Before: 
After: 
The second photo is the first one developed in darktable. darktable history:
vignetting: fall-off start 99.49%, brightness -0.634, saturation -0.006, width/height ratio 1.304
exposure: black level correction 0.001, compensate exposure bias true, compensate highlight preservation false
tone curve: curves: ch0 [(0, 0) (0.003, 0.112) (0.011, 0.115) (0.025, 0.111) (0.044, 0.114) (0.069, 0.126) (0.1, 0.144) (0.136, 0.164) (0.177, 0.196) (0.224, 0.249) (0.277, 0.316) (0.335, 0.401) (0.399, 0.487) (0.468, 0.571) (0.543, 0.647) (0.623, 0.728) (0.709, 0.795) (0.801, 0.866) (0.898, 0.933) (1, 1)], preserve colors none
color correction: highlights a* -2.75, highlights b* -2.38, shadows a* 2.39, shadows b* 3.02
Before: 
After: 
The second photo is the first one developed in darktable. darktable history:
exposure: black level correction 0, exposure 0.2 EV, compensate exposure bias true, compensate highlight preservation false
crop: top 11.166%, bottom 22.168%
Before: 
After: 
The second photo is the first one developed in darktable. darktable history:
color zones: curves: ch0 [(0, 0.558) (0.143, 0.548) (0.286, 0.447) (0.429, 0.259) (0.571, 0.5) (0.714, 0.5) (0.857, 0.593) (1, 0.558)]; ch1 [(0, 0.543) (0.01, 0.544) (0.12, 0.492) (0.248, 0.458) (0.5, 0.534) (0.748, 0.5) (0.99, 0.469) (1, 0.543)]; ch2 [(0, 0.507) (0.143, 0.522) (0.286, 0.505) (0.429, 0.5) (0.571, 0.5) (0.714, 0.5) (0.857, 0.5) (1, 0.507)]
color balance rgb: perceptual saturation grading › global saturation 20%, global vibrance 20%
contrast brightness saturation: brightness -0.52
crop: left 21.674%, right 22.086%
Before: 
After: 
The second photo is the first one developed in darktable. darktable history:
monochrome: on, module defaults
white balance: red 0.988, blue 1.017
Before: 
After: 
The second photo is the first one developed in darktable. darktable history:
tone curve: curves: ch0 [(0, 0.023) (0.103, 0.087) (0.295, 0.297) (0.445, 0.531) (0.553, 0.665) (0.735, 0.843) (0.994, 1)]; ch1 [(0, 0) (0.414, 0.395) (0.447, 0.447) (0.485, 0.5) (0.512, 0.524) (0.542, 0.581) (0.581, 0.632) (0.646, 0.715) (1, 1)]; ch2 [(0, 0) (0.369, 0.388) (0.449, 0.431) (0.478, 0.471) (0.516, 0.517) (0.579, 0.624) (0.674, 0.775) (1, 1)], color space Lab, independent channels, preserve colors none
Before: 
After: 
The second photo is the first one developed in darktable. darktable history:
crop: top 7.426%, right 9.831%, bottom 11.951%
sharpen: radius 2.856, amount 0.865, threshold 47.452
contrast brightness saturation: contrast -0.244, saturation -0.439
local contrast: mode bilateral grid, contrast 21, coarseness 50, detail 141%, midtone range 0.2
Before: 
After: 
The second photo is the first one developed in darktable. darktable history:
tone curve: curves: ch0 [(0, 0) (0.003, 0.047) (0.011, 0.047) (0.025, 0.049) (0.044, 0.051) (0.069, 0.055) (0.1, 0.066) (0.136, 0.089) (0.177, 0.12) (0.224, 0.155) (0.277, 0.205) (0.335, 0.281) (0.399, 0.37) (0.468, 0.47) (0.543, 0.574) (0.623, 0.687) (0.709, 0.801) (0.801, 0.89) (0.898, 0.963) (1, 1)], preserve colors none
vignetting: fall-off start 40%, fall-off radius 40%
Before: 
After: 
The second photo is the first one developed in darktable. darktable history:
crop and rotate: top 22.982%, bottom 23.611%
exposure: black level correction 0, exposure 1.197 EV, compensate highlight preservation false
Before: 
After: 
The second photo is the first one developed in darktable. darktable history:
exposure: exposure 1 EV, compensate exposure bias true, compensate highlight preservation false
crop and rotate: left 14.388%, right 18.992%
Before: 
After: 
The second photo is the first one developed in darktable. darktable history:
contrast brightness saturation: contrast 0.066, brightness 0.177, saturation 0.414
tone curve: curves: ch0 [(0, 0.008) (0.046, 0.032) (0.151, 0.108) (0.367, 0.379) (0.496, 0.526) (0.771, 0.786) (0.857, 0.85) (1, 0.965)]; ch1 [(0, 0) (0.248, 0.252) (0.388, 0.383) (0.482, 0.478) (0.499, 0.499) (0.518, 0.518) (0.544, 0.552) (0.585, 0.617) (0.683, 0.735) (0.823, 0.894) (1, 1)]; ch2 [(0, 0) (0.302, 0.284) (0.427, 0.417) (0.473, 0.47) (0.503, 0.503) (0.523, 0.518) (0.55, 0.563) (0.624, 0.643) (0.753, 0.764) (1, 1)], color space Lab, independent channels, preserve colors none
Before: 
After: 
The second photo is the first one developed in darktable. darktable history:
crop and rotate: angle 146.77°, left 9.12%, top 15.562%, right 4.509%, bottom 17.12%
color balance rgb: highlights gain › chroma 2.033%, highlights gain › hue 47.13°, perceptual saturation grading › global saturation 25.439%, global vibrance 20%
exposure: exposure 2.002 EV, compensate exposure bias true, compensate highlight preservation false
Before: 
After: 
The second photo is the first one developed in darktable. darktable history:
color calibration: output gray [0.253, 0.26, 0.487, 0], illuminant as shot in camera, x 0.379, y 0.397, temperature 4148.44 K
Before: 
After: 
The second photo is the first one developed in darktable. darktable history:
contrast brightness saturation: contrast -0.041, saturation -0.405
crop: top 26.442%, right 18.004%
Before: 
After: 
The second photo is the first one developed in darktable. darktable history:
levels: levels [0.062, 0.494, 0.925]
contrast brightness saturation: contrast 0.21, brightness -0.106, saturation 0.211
-------------------------
*WHAT THE EXERCISE ASKS:*
Render every line of all the records above as a numbered list, leaving out any blank lines.

*TASK OUTPUT:*
1. Before: 
2. After: 
3. The second photo is the first one developed in darktable. darktable history:
4. vignetting: fall-off start 99.49%, brightness -0.634, saturation -0.006, width/height ratio 1.304
5. exposure: black level correction 0.001, compensate exposure bias true, compensate highlight preservation false
6. tone curve: curves: ch0 [(0, 0) (0.003, 0.112) (0.011, 0.115) (0.025, 0.111) (0.044, 0.114) (0.069, 0.126) (0.1, 0.144) (0.136, 0.164) (0.177, 0.196) (0.224, 0.249) (0.277, 0.316) (0.335, 0.401) (0.399, 0.487) (0.468, 0.571) (0.543, 0.647) (0.623, 0.728) (0.709, 0.795) (0.801, 0.866) (0.898, 0.933) (1, 1)], preserve colors none
7. color correction: highlights a* -2.75, highlights b* -2.38, shadows a* 2.39, shadows b* 3.02
8. Before: 
9. After: 
10. The second photo is the first one developed in darktable. darktable history:
11. exposure: black level correction 0, exposure 0.2 EV, compensate exposure bias true, compensate highlight preservation false
12. crop: top 11.166%, bottom 22.168%
13. Before: 
14. After: 
15. The second photo is the first one developed in darktable. darktable history:
16. color zones: curves: ch0 [(0, 0.558) (0.143, 0.548) (0.286, 0.447) (0.429, 0.259) (0.571, 0.5) (0.714, 0.5) (0.857, 0.593) (1, 0.558)]; ch1 [(0, 0.543) (0.01, 0.544) (0.12, 0.492) (0.248, 0.458) (0.5, 0.534) (0.748, 0.5) (0.99, 0.469) (1, 0.543)]; ch2 [(0, 0.507) (0.143, 0.522) (0.286, 0.505) (0.429, 0.5) (0.571, 0.5) (0.714, 0.5) (0.857, 0.5) (1, 0.507)]
17. color balance rgb: perceptual saturation grading › global saturation 20%, global vibrance 20%
18. contrast brightness saturation: brightness -0.52
19. crop: left 21.674%, right 22.086%
20. Before: 
21. After: 
22. The second photo is the first one developed in darktable. darktable history:
23. monochrome: on, module defaults
24. white balance: red 0.988, blue 1.017
25. Before: 
26. After: 
27. The second photo is the first one developed in darktable. darktable history:
28. tone curve: curves: ch0 [(0, 0.023) (0.103, 0.087) (0.295, 0.297) (0.445, 0.531) (0.553, 0.665) (0.735, 0.843) (0.994, 1)]; ch1 [(0, 0) (0.414, 0.395) (0.447, 0.447) (0.485, 0.5) (0.512, 0.524) (0.542, 0.581) (0.581, 0.632) (0.646, 0.715) (1, 1)]; ch2 [(0, 0) (0.369, 0.388) (0.449, 0.431) (0.478, 0.471) (0.516, 0.517) (0.579, 0.624) (0.674, 0.775) (1, 1)], color space Lab, independent channels, preserve colors none
29. Before: 
30. After: 
31. The second photo is the first one developed in darktable. darktable history:
32. crop: top 7.426%, right 9.831%, bottom 11.951%
33. sharpen: radius 2.856, amount 0.865, threshold 47.452
34. contrast brightness saturation: contrast -0.244, saturation -0.439
35. local contrast: mode bilateral grid, contrast 21, coarseness 50, detail 141%, midtone range 0.2
36. Before: 
37. After: 
38. The second photo is the first one developed in darktable. darktable history:
39. tone curve: curves: ch0 [(0, 0) (0.003, 0.047) (0.011, 0.047) (0.025, 0.049) (0.044, 0.051) (0.069, 0.055) (0.1, 0.066) (0.136, 0.089) (0.177, 0.12) (0.224, 0.155) (0.277, 0.205) (0.335, 0.281) (0.399, 0.37) (0.468, 0.47) (0.543, 0.574) (0.623, 0.687) (0.709, 0.801) (0.801, 0.89) (0.898, 0.963) (1, 1)], preserve colors none
40. vignetting: fall-off start 40%, fall-off radius 40%
41. Before: 
42. After: 
43. The second photo is the first one developed in darktable. darktable history:
44. crop and rotate: top 22.982%, bottom 23.611%
45. exposure: black level correction 0, exposure 1.197 EV, compensate highlight preservation false
46. Before: 
47. After: 
48. The second photo is the first one developed in darktable. darktable history:
49. exposure: exposure 1 EV, compensate exposure bias true, compensate highlight preservation false
50. crop and rotate: left 14.388%, right 18.992%
51. Before: 
52. After: 
53. The second photo is the first one developed in darktable. darktable history:
54. contrast brightness saturation: contrast 0.066, brightness 0.177, saturation 0.414
55. tone curve: curves: ch0 [(0, 0.008) (0.046, 0.032) (0.151, 0.108) (0.367, 0.379) (0.496, 0.526) (0.771, 0.786) (0.857, 0.85) (1, 0.965)]; ch1 [(0, 0) (0.248, 0.252) (0.388, 0.383) (0.482, 0.478) (0.499, 0.499) (0.518, 0.518) (0.544, 0.552) (0.585, 0.617) (0.683, 0.735) (0.823, 0.894) (1, 1)]; ch2 [(0, 0) (0.302, 0.284) (0.427, 0.417) (0.473, 0.47) (0.503, 0.503) (0.523, 0.518) (0.55, 0.563) (0.624, 0.643) (0.753, 0.764) (1, 1)], color space Lab, independent channels, preserve colors none
56. Before: 
57. After: 
58. The second photo is the first one developed in darktable. darktable history:
59. crop and rotate: angle 146.77°, left 9.12%, top 15.562%, right 4.509%, bottom 17.12%
60. color balance rgb: highlights gain › chroma 2.033%, highlights gain › hue 47.13°, perceptual saturation grading › global saturation 25.439%, global vibrance 20%
61. exposure: exposure 2.002 EV, compensate exposure bias true, compensate highlight preservation false
62. Before: 
63. After: 
64. The second photo is the first one developed in darktable. darktable history:
65. color calibration: output gray [0.253, 0.26, 0.487, 0], illuminant as shot in camera, x 0.379, y 0.397, temperature 4148.44 K
66. Before: 
67. After: 
68. The second photo is the first one developed in darktable. darktable history:
69. contrast brightness saturation: contrast -0.041, saturation -0.405
70. crop: top 26.442%, right 18.004%
71. Before: 
72. After: 
73. The second photo is the first one developed in darktable. darktable history:
74. levels: levels [0.062, 0.494, 0.925]
75. contrast brightness saturation: contrast 0.21, brightness -0.106, saturation 0.211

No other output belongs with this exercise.